▶ [WHAT TO WORK ON]: Copy out the passage on enforcing type-specific data, starting with "In our hypothetical" and going on through "INSERT dbo.EmployeeType(EmployeeTypeID, [Description])".

▶ [EXCERPTED PASSAGE]:
Archive for November, 2015

Enforcing type-specific data

“Yeah, yeah, but your scientists were so preoccupied with whether or not they could that they didn’t stop to think if they should.” — Dr Ian Malcolm, Jurassic Park

(Forgive the over-used quote above, but it feels apt — I think you’ll see why.)

In our hypothetical situation, we have two types of Employee: a Manager and an Agent. So to begin with, we have Employee and EmployeeType tables:

CREATE TABLE dbo.EmployeeType
(
  EmployeeTypeID TINYINT NOT NULL
    CONSTRAINT PK_EmployeeType PRIMARY KEY CLUSTERED
  ,[Description] VARCHAR(50) NOT NULL
)
GO
INSERT dbo.EmployeeType(EmployeeTypeID, [Description])
    VALUES(1, 'Agent'), (2, 'Manager')
GO

We’ll say that Agents get a ‘terminal code’ (to access their terminals); Managers don’t need a terminal code, but they do get to use the staff car park, so we’ll need to store their car registration — but only for Managers, Agents aren’t allowed to park at work.

CREATE TABLE dbo.Employee
(
  EmployeeID INT NOT NULL
    CONSTRAINT PK_Employee PRIMARY KEY CLUSTERED
  ,EmployeeTypeID TINYINT NOT NULL 
  ,[Name] VARCHAR(50) NOT NULL
  ,StartDate DATE NOT NULL
  -- 1. Agent-specific
  ,TerminalCode VARCHAR(5) NULL
  -- 2. Manager-specific
  ,CarReg VARCHAR(10) NULL
  ,CONSTRAINT FK_Employee_EmployeeTypeID
    FOREIGN KEY (EmployeeTypeID) REFERENCES dbo.EmployeeType(EmployeeTypeID)
)
GO

Let’s put some data in:

INSERT dbo.Employee
(
  EmployeeID
  ,EmployeeTypeID
  ,[Name]
  ,StartDate
  ,TerminalCode
  ,CarReg
)
  VALUES(1, 1, 'Alan Smith', '2001Jan01', 'AS111', NULL)
    ,(2, 1, 'Brenda Thomson', '2002Feb02', 'BT222', NULL)
    ,(3, 1, 'Colin Underwood', '2003Mar03', 'CU333', NULL)
    ,(4, 2, 'Diana Varney', '2004Apr04', NULL, 'DV65 QAZ')
    ,(5, 2, 'Edward Wilson', '2005May05', NULL, 'EW65 WSX')

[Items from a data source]
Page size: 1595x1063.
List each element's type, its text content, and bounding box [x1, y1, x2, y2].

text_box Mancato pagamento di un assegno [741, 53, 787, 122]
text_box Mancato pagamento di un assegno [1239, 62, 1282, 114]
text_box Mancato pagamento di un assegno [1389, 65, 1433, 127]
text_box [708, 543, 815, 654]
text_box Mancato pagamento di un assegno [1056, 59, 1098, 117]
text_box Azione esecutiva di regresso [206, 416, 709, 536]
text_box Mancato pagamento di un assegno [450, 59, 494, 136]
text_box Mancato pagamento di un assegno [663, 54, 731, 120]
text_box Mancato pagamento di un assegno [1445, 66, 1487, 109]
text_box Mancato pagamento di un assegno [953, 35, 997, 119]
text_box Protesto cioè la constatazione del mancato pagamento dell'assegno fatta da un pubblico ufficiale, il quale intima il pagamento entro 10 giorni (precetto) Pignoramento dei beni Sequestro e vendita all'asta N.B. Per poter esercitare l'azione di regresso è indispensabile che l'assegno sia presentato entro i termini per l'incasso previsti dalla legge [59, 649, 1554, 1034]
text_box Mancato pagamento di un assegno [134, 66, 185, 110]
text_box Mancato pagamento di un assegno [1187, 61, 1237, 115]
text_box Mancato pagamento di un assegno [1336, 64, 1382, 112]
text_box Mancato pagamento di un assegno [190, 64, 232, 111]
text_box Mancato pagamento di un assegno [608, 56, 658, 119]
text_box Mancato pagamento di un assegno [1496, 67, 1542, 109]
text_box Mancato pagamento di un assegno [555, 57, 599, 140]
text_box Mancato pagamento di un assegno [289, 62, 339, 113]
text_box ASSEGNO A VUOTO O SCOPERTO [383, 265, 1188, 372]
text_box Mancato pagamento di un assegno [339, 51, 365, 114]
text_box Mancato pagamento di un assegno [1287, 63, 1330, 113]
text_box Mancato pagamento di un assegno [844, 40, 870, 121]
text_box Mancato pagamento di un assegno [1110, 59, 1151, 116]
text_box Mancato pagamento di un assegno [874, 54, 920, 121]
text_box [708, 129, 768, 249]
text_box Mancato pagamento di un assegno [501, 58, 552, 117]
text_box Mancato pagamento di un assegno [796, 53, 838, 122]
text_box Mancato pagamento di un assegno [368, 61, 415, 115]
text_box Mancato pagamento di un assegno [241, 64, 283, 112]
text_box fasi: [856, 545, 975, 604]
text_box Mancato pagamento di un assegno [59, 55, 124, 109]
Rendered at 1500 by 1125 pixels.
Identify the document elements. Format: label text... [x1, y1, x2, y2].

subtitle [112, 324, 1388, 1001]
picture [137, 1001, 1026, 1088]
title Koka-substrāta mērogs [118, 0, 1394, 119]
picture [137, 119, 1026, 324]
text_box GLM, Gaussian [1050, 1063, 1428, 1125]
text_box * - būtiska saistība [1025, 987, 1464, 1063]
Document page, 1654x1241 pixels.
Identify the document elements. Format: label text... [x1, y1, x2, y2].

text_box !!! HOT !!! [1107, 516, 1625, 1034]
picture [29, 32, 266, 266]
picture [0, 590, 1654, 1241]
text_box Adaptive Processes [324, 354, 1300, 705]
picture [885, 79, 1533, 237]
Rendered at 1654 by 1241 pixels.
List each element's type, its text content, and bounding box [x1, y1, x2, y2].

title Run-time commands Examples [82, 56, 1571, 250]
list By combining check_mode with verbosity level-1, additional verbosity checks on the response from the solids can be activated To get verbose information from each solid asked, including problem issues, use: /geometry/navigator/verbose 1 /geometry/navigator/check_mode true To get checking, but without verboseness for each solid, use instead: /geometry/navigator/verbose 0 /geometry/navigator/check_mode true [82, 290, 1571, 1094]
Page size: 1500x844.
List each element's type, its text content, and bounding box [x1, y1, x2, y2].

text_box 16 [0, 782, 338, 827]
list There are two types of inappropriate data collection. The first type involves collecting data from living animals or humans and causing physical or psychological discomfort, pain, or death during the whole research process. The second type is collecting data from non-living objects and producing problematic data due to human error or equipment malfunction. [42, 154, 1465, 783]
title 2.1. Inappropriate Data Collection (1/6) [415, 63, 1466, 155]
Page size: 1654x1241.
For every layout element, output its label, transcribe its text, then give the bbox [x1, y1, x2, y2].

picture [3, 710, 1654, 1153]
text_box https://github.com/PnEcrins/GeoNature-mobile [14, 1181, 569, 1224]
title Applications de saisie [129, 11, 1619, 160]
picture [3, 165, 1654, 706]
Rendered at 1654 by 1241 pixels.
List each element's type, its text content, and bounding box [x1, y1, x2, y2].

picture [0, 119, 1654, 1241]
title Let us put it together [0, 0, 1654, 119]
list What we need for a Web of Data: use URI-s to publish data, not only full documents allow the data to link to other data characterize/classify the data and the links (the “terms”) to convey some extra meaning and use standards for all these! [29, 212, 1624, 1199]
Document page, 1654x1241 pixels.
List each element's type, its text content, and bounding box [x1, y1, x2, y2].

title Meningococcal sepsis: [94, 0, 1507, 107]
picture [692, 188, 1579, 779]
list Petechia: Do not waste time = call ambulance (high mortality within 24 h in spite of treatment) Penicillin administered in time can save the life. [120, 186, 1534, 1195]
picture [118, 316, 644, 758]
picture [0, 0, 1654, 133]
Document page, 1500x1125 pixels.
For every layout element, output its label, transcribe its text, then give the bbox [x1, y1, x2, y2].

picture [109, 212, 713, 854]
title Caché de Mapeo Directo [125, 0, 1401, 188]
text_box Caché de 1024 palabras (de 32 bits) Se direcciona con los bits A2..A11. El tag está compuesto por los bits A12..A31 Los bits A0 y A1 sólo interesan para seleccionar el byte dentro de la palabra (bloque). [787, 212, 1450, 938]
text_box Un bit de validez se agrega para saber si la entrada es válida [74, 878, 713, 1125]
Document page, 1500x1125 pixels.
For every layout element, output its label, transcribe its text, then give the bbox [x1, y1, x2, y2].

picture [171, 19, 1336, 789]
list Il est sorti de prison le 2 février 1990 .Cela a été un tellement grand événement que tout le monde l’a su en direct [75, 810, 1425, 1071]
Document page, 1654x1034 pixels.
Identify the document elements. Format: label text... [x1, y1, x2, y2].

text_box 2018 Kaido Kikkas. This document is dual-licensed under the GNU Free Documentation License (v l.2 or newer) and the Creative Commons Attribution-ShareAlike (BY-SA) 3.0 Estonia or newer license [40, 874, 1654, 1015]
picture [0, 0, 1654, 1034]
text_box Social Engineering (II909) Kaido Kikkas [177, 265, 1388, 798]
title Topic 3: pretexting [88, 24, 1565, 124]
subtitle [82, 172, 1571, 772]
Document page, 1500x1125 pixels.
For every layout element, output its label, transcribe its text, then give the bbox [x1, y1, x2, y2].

▶ [ANSWER FOR THIS EXERCISE]:
In our hypothetical situation, we have two types of Employee: a Manager and an Agent. So to begin with, we have Employee and EmployeeType tables:

CREATE TABLE dbo.EmployeeType
(
  EmployeeTypeID TINYINT NOT NULL
    CONSTRAINT PK_EmployeeType PRIMARY KEY CLUSTERED
  ,[Description] VARCHAR(50) NOT NULL
)
GO
INSERT dbo.EmployeeType(EmployeeTypeID, [Description])